[Dataset excerpts]
--*--
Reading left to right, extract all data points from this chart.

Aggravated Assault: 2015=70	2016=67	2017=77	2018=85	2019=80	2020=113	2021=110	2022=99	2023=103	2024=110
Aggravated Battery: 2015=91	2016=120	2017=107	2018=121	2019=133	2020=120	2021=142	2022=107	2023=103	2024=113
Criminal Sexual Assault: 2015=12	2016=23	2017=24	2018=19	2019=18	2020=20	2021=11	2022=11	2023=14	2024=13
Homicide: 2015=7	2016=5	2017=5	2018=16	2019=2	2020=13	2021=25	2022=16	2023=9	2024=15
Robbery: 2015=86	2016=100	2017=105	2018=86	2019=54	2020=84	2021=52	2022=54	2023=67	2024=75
--*--
Work required: Please copy the data above line for line, keeping every character unchanged.

Output for this exercise:
Reading left to right, extract all data points from this chart.

Aggravated Assault: 2015=70	2016=67	2017=77	2018=85	2019=80	2020=113	2021=110	2022=99	2023=103	2024=110
Aggravated Battery: 2015=91	2016=120	2017=107	2018=121	2019=133	2020=120	2021=142	2022=107	2023=103	2024=113
Criminal Sexual Assault: 2015=12	2016=23	2017=24	2018=19	2019=18	2020=20	2021=11	2022=11	2023=14	2024=13
Homicide: 2015=7	2016=5	2017=5	2018=16	2019=2	2020=13	2021=25	2022=16	2023=9	2024=15
Robbery: 2015=86	2016=100	2017=105	2018=86	2019=54	2020=84	2021=52	2022=54	2023=67	2024=75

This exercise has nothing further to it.